Pertumbuhan ekonomi digital telah membawa resiko bagi konsumen terkait privasi pribadi. Dengan data yang diberikan konsumen saat berbelanja online, perusahaan bisa menggunakan data tersebut untuk kepentingan pemasaran bahkan menjual data konsumen tersebut ke pihak lain.
Dilansir dari Al Jazeera (Senin, 02/10), sebuah perusahaan di Amerika Serikat yang tidak disebutkan namanya telah menghasilkan lebih dari USD 42 miliar atau setara dengan Rp. 568 triliun dari menjajakan dan menjual data konsumen ke banyak e-commerce dan penjual online pada tahun 2013.
Menanggapi hal ini, Komisi Uni Eropa memunculkan undang-undang privasi internet yang jauh lebih ketat daripada Amerika Serikat, terutama mengenai perlindungan data konsumen dan bahkan dalam hal aktivitas media sosial. Media sosial seperti Facebook dan Google juga dibatasi di Eropa.
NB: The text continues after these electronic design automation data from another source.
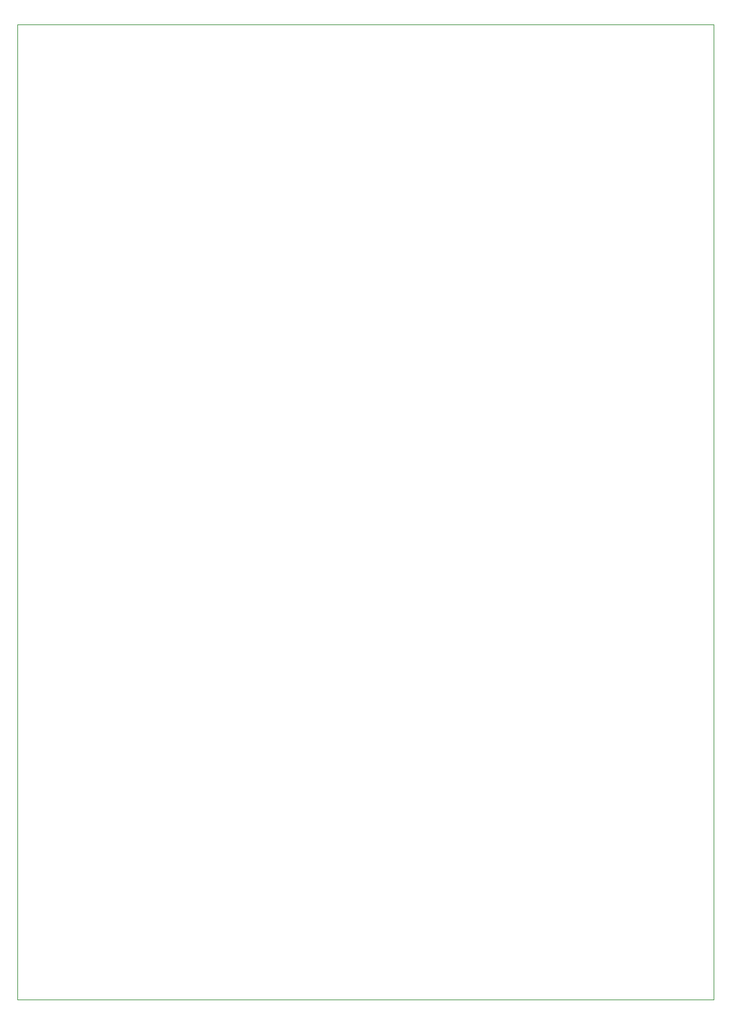
<source format=gbr>
%TF.GenerationSoftware,KiCad,Pcbnew,9.0.7*%
%TF.CreationDate,2026-02-16T10:21:59+00:00*%
%TF.ProjectId,VANDIMMER-8CH,56414e44-494d-44d4-9552-2d3843482e6b,rev?*%
%TF.SameCoordinates,Original*%
%TF.FileFunction,Profile,NP*%
%FSLAX46Y46*%
G04 Gerber Fmt 4.6, Leading zero omitted, Abs format (unit mm)*
G04 Created by KiCad (PCBNEW 9.0.7) date 2026-02-16 10:21:59*
%MOMM*%
%LPD*%
G01*
G04 APERTURE LIST*
%TA.AperFunction,Profile*%
%ADD10C,0.050000*%
%TD*%
G04 APERTURE END LIST*
D10*
X31750000Y-35560000D02*
X123350000Y-35560000D01*
X123350000Y-163830000D01*
X31750000Y-163830000D01*
X31750000Y-35560000D01*
M02*

</source>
Komisi Uni Eropa secara resmi telah mencanangkan program Privacy Shield yaitu kesepakatan yang dibuat antara Departemen Perdagangan AS dengan Komisi Uni Eropa untuk menyediakan perusahaan di kedua sisi Atlantik dengan mekanisme mematuhi perlindungan data saat mentransfer data pribadi dari Uni Eropa ke Amerika Serikat.
Undang-undang tersebut mensyaratkan bahwa semua konsumen harus memberikan izin eksplisit kepada perusahaan untuk menggunakan data yang disediakan oleh mereka secara online. Komisi Uni Eropa akan memastikan program tersebut benar-benar memberikan perlindungan data pribadi milik warganya dan rencananya akan diimplementasikan pada tahun 2018.
Kristina Irion, peneliti senior di Institute for Information Law di University of Amsterdam menyatakan mendukung langkah-langkah perlindungan data konsumen oleh Komisi Uni Eropa.
“Data pribadi adalah inti dari hampir semua aktivitas ekonomi saat ini. Di Uni Eropa, perlindungan data adalah hak mendasar. Kita memerlukan perlindungan semacam itu agar menjadi kokoh dan berlaku,” kata Irion.